A. I think there is a lot of pain in exile, and, yes, there was distance. We couldn't fully understand him, even though we loved him. And, ultimately, when he went back to South Africa, he couldn't just stay in South Africa, because nearly 30 years of his life was here with us. He kept going back and forth, even though my mother moved there with him, because he was vested in both places.
But I noticed as a kid that there was a certain distance. None of us in that house could understand how he experienced living in a place that we called home, and because he had an accent, how he dealt with certain ignorance in America. Or how he dealt with the fact that he didn't have a passport, so he was considered landless—how that affected his sense of power. And then knowing what was happening at home—people were getting killed and tortured and what could he do? And when could he get back to see his family?
Q. But Lee did finally achieve his dream of becoming a broadcaster when the United Nations opened an anti-apartheid center. Can you tell me when he went to work at the UN and what he did there?
A. He was involved in different kinds of UN activities from the time he came here in the late 1960s. But in 1976 they opened the Center Against Apartheid, and he started working there and was hired full time in 1981. The mission of their anti-apartheid media division was to tell the people in South Africa what was happening around the world in terms of the burgeoning anti-apartheid movement. So they would collectively produce these scripts that would be translated into each of the languages of South Africa—and Lee was responsible for transcribing them and recording the Tswana version of the script. His radio show was broadcast from Botswana into South Africa.

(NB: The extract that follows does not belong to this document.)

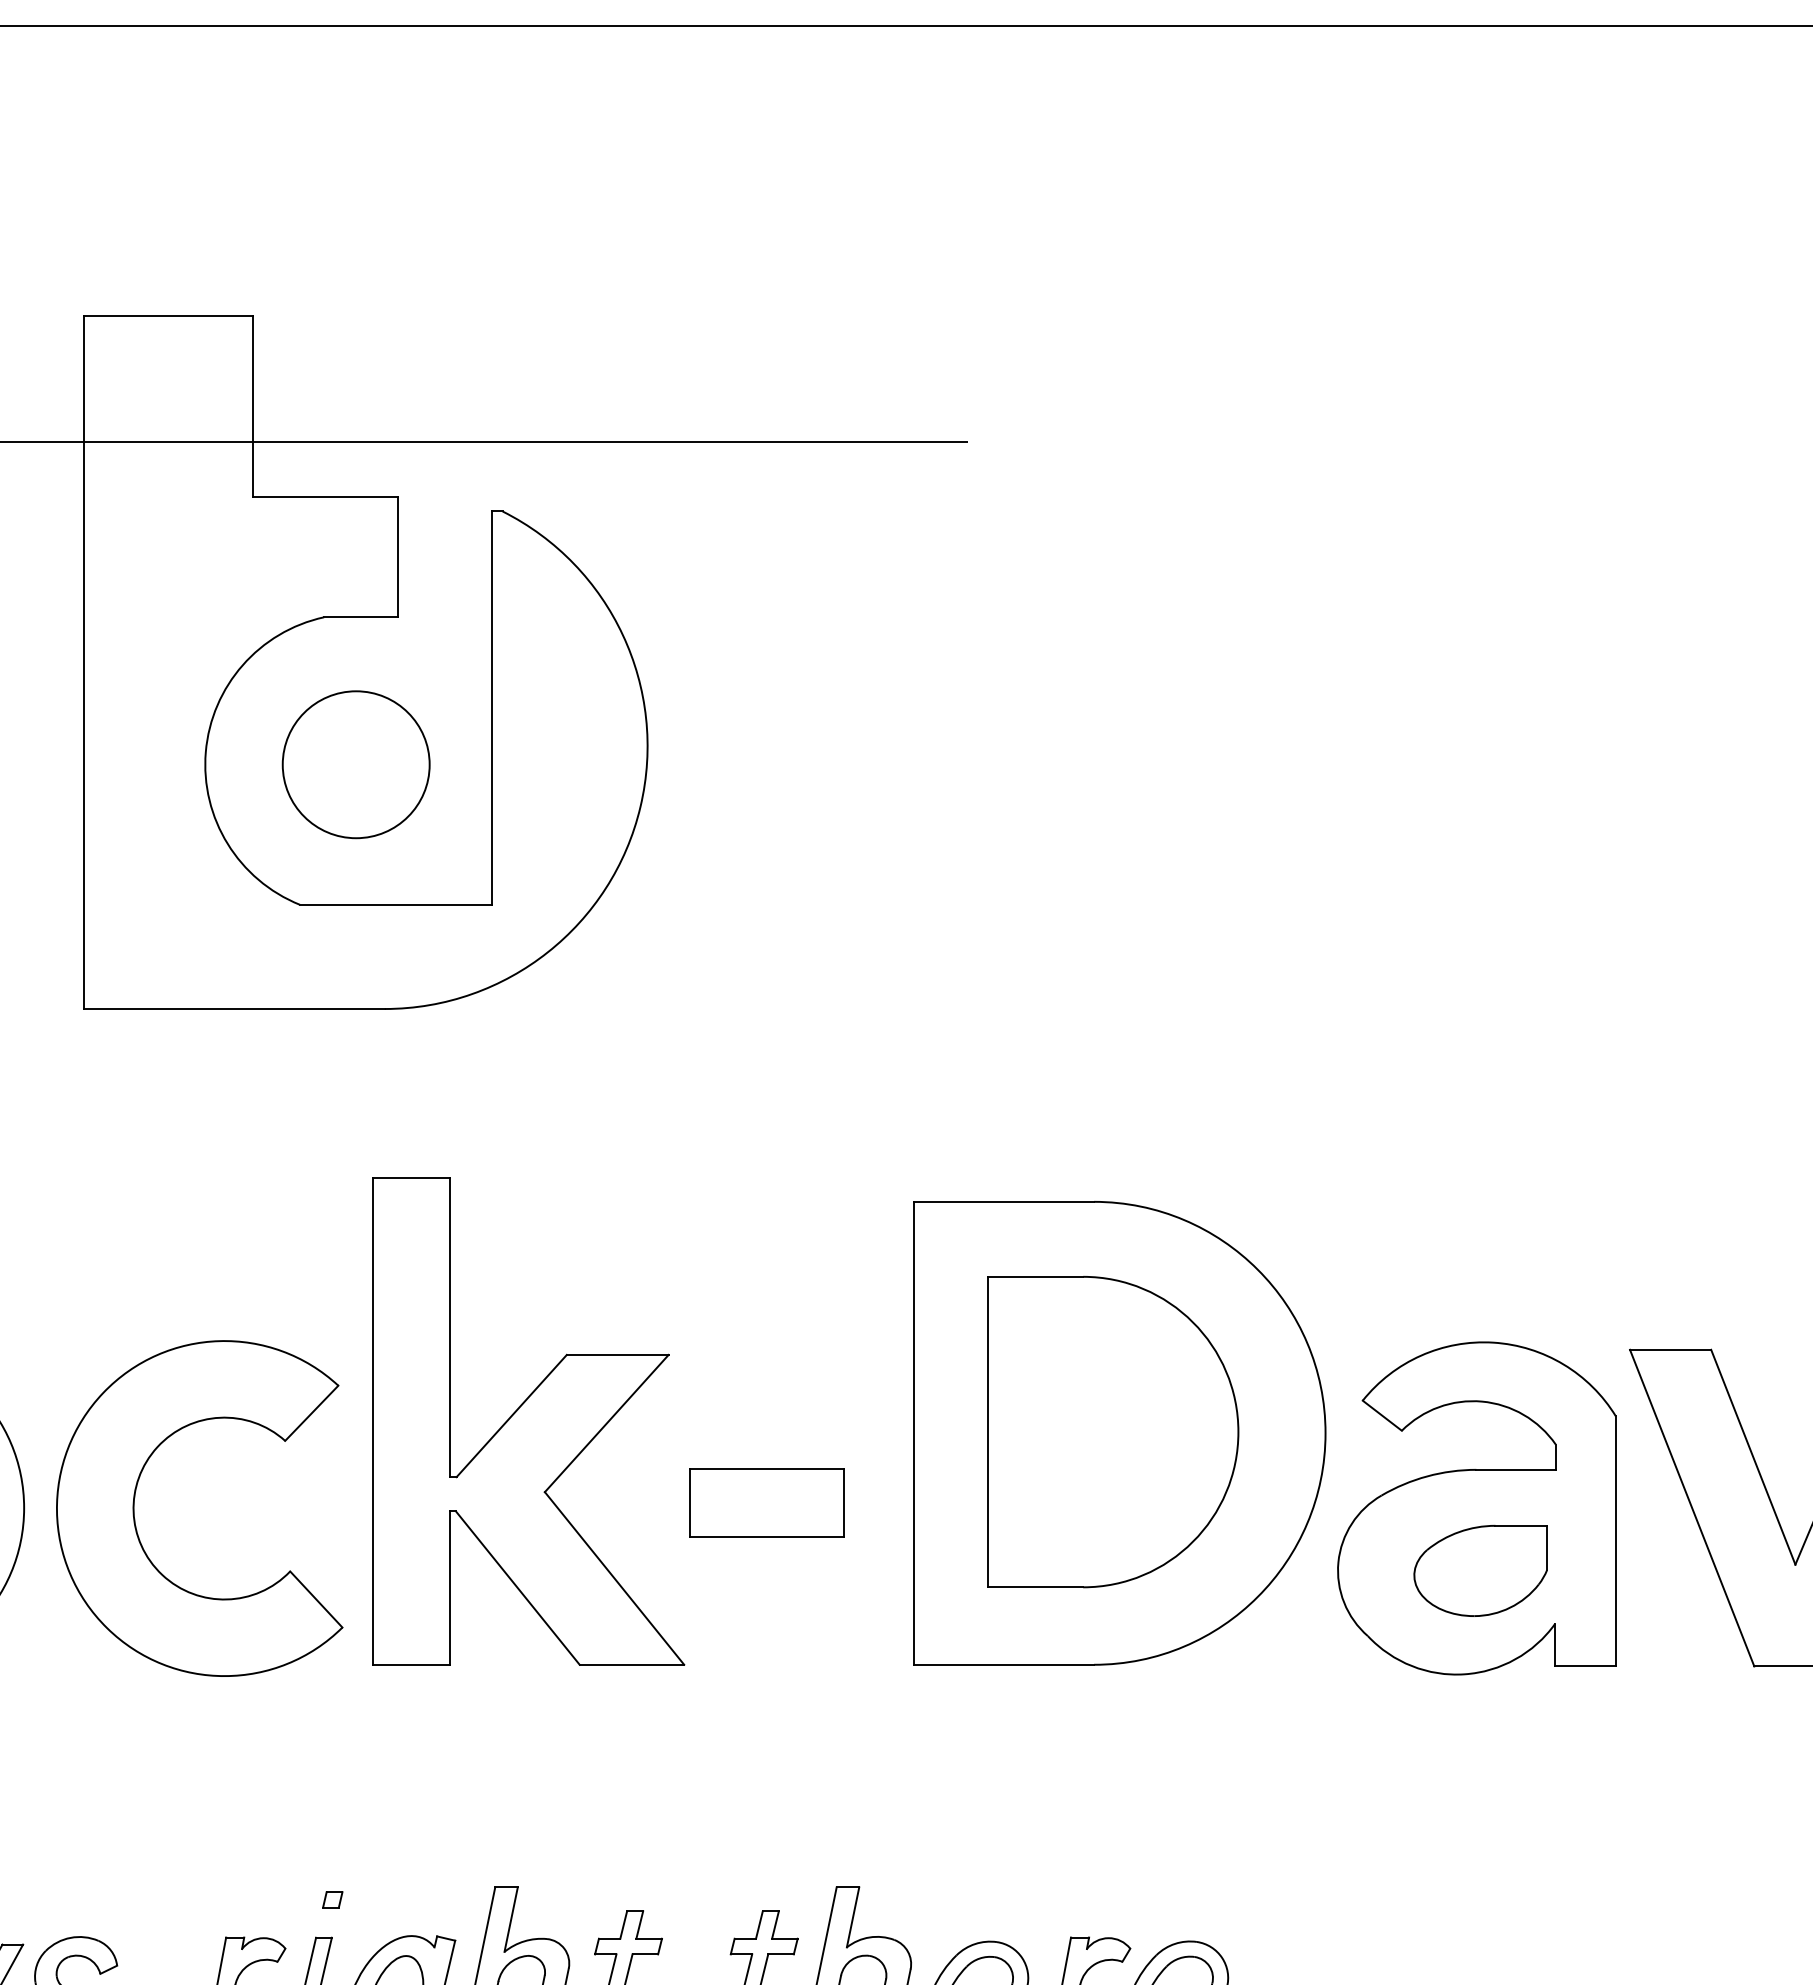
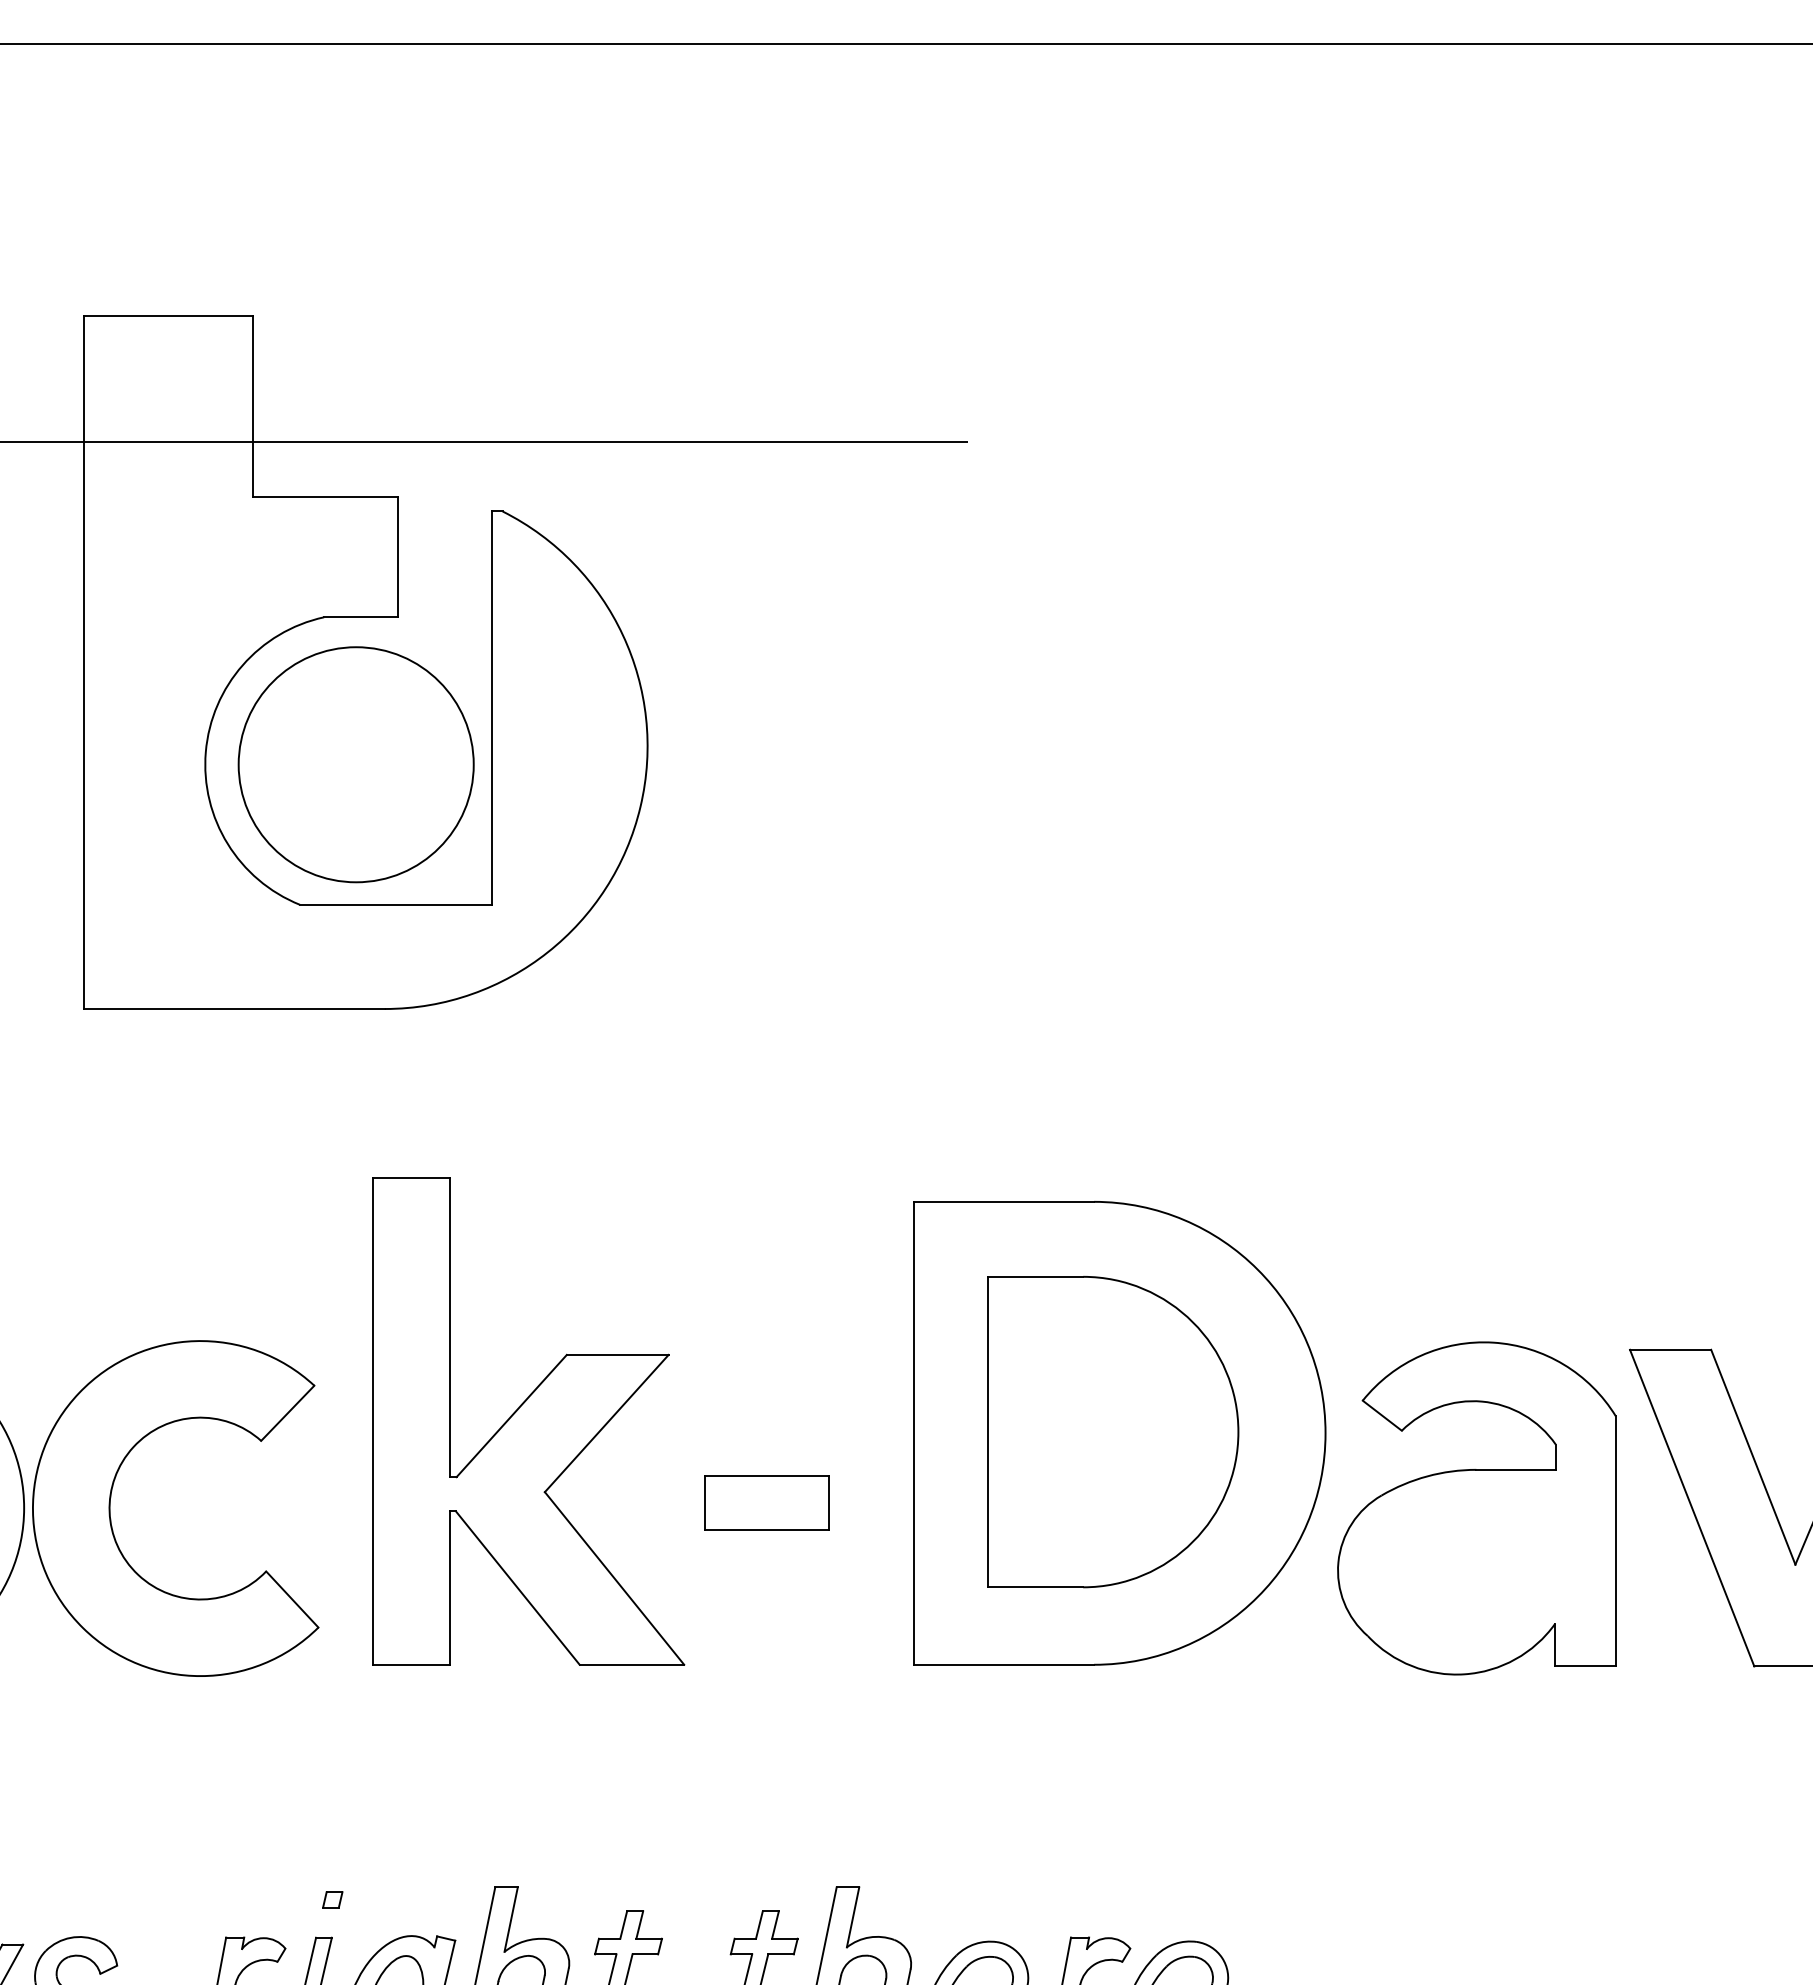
line at (905, 26) position: (905, 26) -> (905, 44)
circle at (355, 764) diameter: 147 px -> 235 px
part at (135, 1497) position: (135, 1497) -> (111, 1497)
part at (766, 1502) size: 156x70 px -> 126x56 px
part at (1480, 1570): present -> none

Q. Nelson Mandela was released in 1990 and elected president in 1994. When did Lee go back to Bloemfontein to live permanently?
A. He moved there permanently in 1995. He retired from the UN with his pension and built a house in Bloemfontein.
Q. How many of the disciples from Bloemfontein survive today?
A. When I started filming there were seven. Now there are four.
Q. Lee said, "It's nice to be home, but we have a long way to go." Do you think he felt his mission was incomplete?
A. Well, it's a multi-generational struggle. He passed this vision on to me. That's one of the things I realized in going to South Africa, that I had a job to do. And that was one of the main reasons that when I went back, I didn't just make this a historical documentary. I went back and I hired all these young South African actors from Bloemfontein who didn't have any idea this story existed. And so they took this journey with me, and you have all these people now who are thinking about the next step, about what they can contribute. When these disciples got back home, they were old men. You have to pass the baton.
Q. And when will Twelve Disciples reach DVD?
A. On September 19, at the same time as the PBS airing of the film. There are two distributors for the DVD; the educational distributor is California Newsreel. And for the home video, I'm doing self-distribution through my Web site: chimpanzeeproductions.com.